Após a graduação na UFRJ, Duília fez um mestrado no Instituto Nacionais de Pesquisas Espaciais (INPE) e um doutorado na USP.
Carreira na Nasa
Há 13 anos ela trabalha na Nasa - o que acabou acontecendo como um desdobramento natural de seus trabalhos no mestrado e no doutorado - quando foi cursar o pós-doutorado no Instituto do Telescópio Espacial Hubble.
Ela é pesquisadora do Goddard Space Flight Center (centro que gerencia as comunicações com os astronautas a bordo da Estação Espacial Internacional) e especialista na análise de imagens do telescópio Hubble.
Na Nasa, Duília foi responsável pela descoberta da supernova SN 1997D e participou também da descoberta das chamadas bolhas azuis - as estrelas órfãs, sem galáxias.
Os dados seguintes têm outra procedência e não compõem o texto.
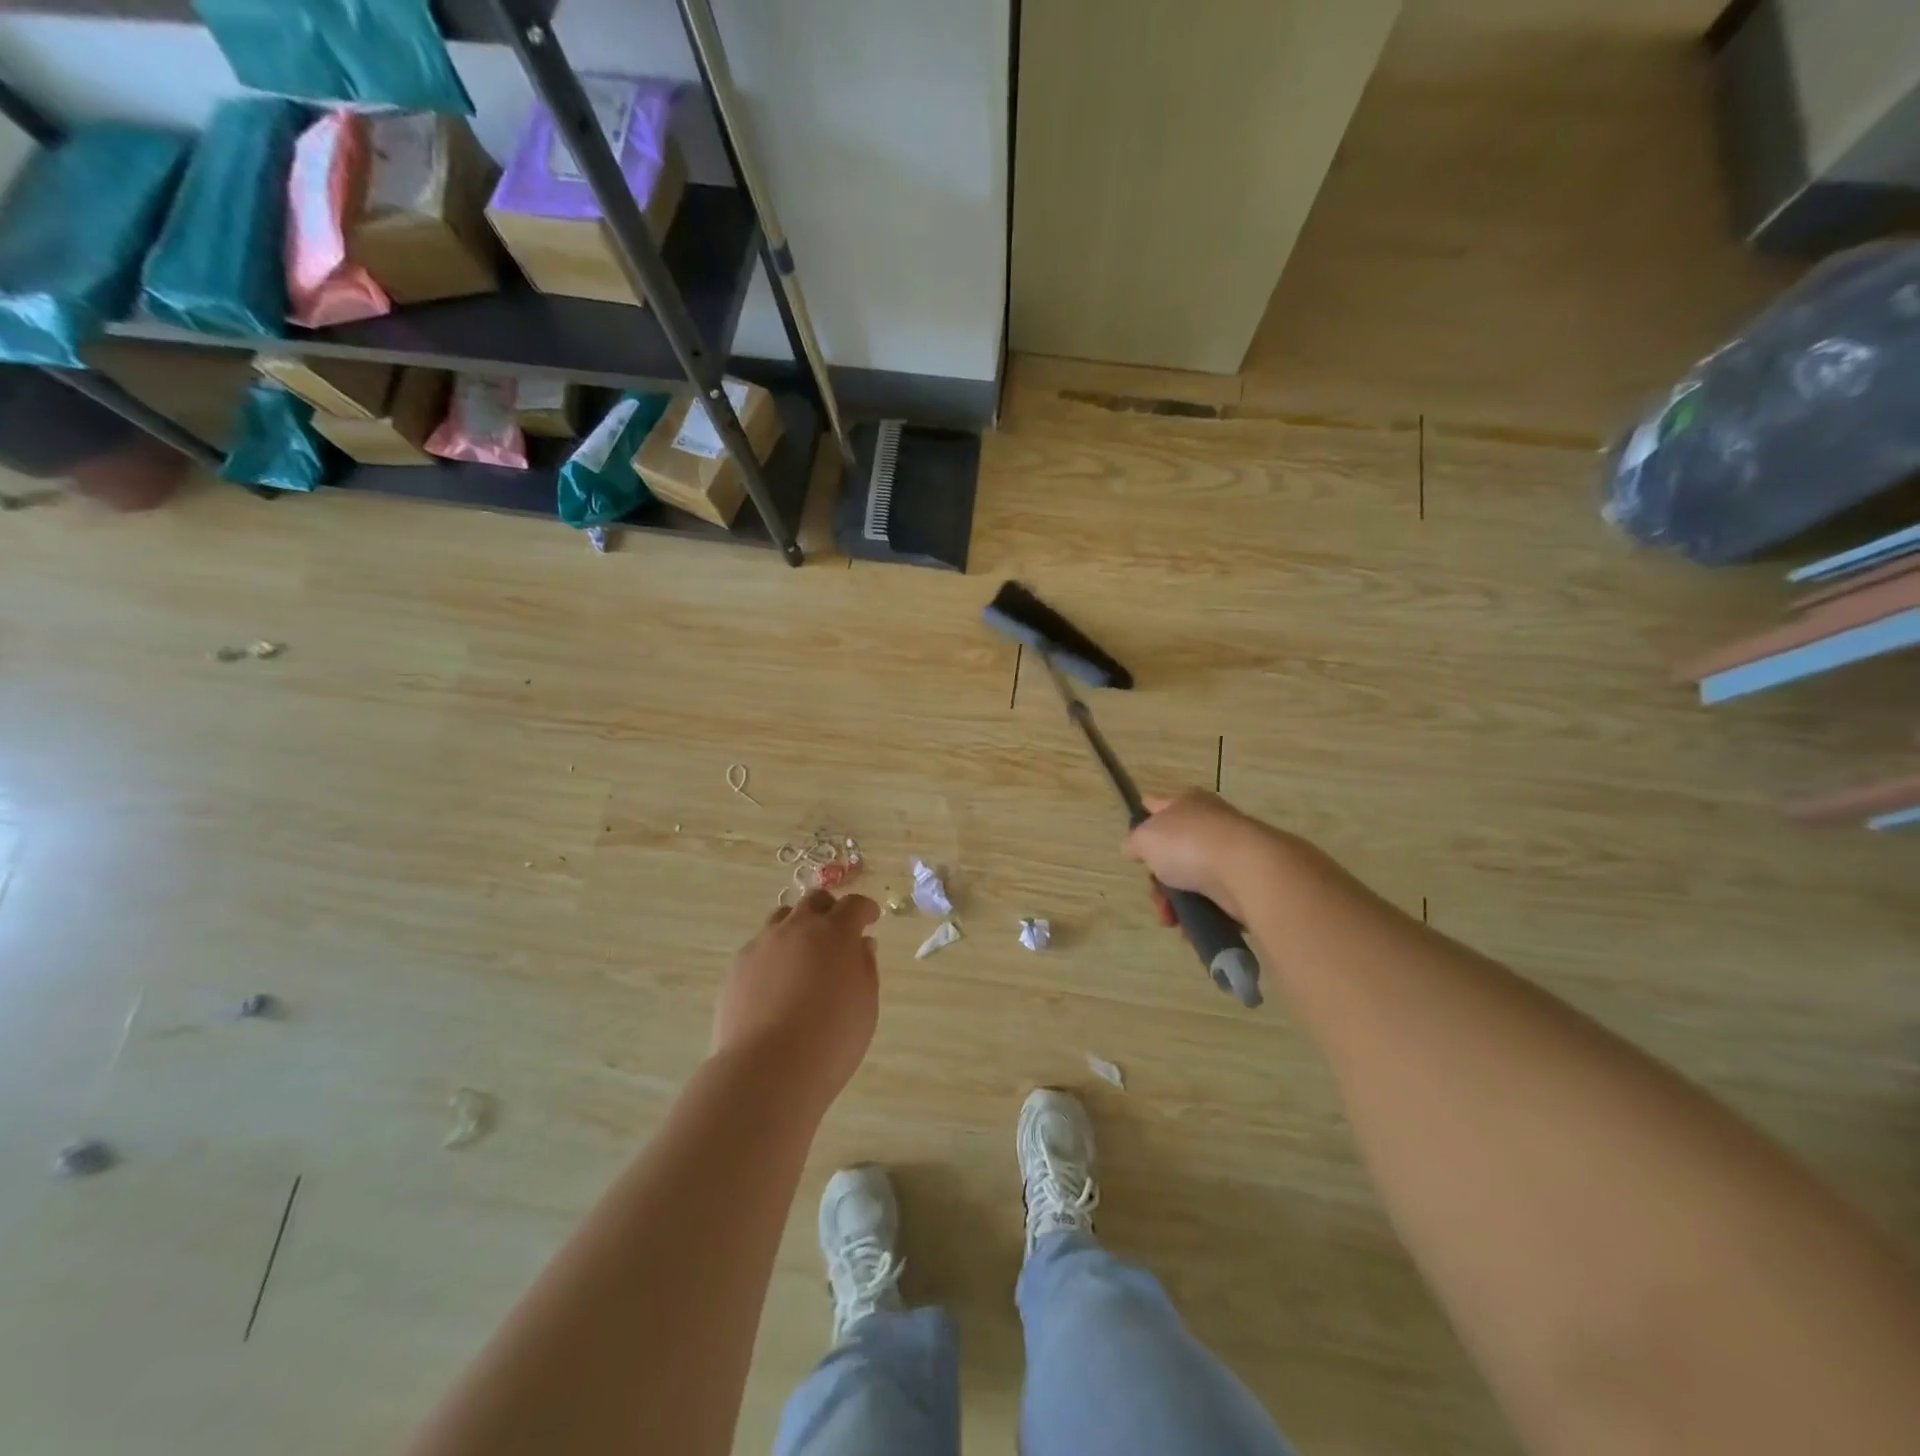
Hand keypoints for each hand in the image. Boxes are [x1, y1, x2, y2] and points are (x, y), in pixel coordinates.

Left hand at [713, 889, 880, 1112]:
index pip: (853, 905)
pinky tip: (775, 983)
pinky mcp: (737, 967)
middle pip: (814, 901)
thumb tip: (860, 945)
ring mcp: (763, 944)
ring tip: (803, 954)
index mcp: (835, 932)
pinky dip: (773, 955)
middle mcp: (797, 928)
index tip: (871, 918)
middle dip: (829, 909)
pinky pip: (759, 948)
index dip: (865, 909)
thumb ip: (865, 967)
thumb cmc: (831, 1038)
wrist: (768, 1069)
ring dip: (797, 927)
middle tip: (837, 931)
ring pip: (782, 919)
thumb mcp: (865, 1004)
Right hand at [1121, 789, 1283, 926]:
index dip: (1142, 823)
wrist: (1248, 872)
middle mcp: (1211, 823)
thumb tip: (1134, 847)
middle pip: (1173, 852)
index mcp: (1187, 802)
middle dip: (1158, 881)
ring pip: (1191, 880)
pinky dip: (1201, 915)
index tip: (1134, 848)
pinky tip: (1192, 927)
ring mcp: (1230, 853)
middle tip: (1156, 897)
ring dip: (1176, 903)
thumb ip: (1134, 842)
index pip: (1156, 805)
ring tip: (1172, 920)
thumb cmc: (1190, 846)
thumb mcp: (1145, 839)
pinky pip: (1214, 900)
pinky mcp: (1246, 882)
"Em 2008, detectamos umas bolhas azuis, estrelas solitárias que vivem entre as galáxias, que são formadas fora das galáxias. Tanto podem ser pequenos aglomerados de estrelas como galáxias anãs, que podem acabar engolidas pelas galáxias vizinhas. Enfim, é um mecanismo interessante de pensar a evolução das galáxias" explica Duília.
Em 2013 ela foi escolhida como uma das dez mulheres que mudam o Brasil em ranking elaborado pela Barnard College, da Universidade de Columbia (EUA).